Lanjutkan teks bacaan tentang perayaan Nyepi di Kabupaten Blitar, dimulai setelah kalimat terakhir yang tercantum.

---------- TEKS BACAAN

Satujuang- Bupati Blitar, Rini syarifah yang diwakili Sekretaris Daerah (Sekda) Izul Marom, menghadiri perayaan hari Nyepi tahun Baru Caka 1946.
Perayaan nyepi tahun ini mengusung tema “Sat Cit Ananda Untuk Indonesia Jaya” dilaksanakan di depan RTH Wlingi kabupaten Blitar, Minggu (10/3/24).
Dalam rangka menyongsong Hari Raya Nyepi yang jatuh besok tanggal 11 Maret 2024 ini, Izul Marom mendoakan agar seluruh umat hindu Blitar Raya diberkahi kemakmuran dan kebahagiaan.
“Kegiatan Umat Hindu ini, tentunya tidak lepas dari peran serta masyarakat dari berbagai daerah, agama dan keyakinan. Ini wujud kerukunan umat beragama. Dan ini harus dipertahankan. Karena memang negara kita ini sangat plural, beragam suku, agama, bahasa dan adat istiadat,” ucap Izul Marom dalam sambutannya.
Kata Izul, eberagaman membuat semakin kuat, kokoh dalam bingkai NKRI.

--------------------
---------- DATA TERCATAT

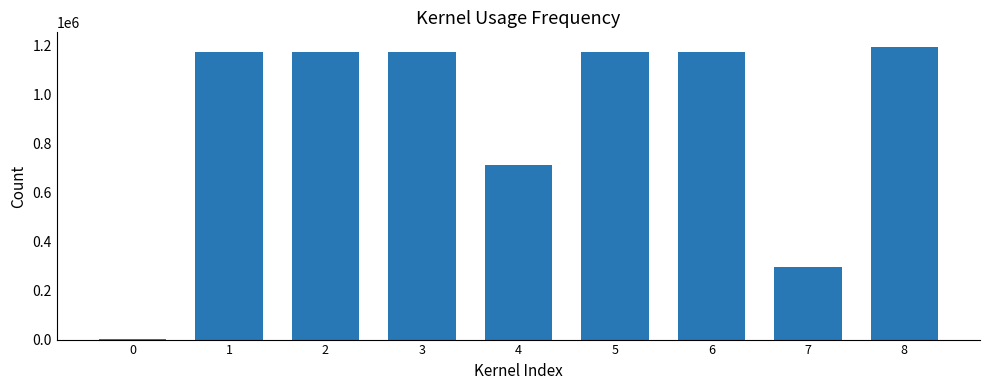

What is the sum of all values?

8073311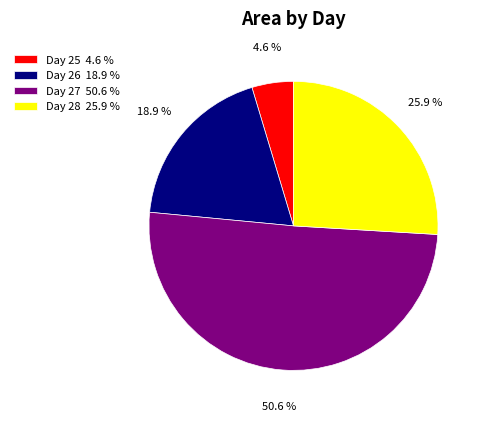

Is there a majority slice in this chart?

Yes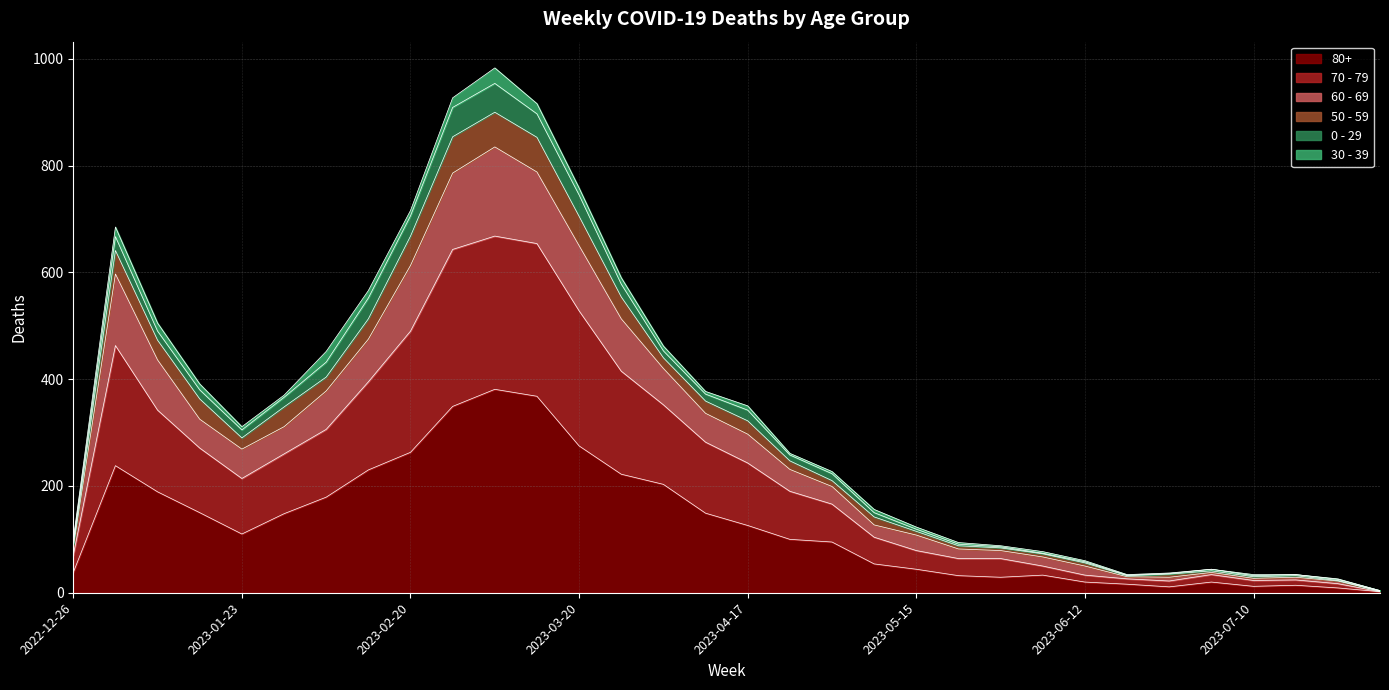

The value of 80+ at 2023-04-10 is 149. True or false?

True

--------------------

**HASIL TUGAS**
Jika kemarin waktu Pemilu 2024 sampat berbeda pilihan, saatnya untuk kembali bersatu saling gotog-royong membangun negeri dengan saling welas asih dan satu pemahaman yakni untuk masyarakat sejahtera, Indonesia maju.
“Dalam ajaran Hindu, ada tiga ajaran atau tuntunan suci yang sangat relevan dalam menumbuh kembangkan sikap toleransi sesama anak bangsa,” sampai Izul.
Pertama, Vasudhaiva Kutumbhakam yang berarti kita semua bersaudara, satu keluarga tunggal, tanpa membedakan agama, suku, bahasa, budaya, tradisi, dan warna kulit.
Dengan memahami dan menghayati ajaran ini, ujar Izul, niscaya bisa menjaga kesatuan dan persatuan bangsa untuk kejayaan NKRI.
Yang kedua Tat Tvam Asi, ajaran yang mengembangkan sifat saling asah, asih, dan asuh.
Diajarkan untuk mengenal dan melaksanakan rasa kebersamaan, berat ringan dipikul dan dirasakan bersama.
Gotong royong, tolong menolong hendaknya selalu dikedepankan. Kehidupan yang damai tidak mungkin terwujud tanpa adanya toleransi.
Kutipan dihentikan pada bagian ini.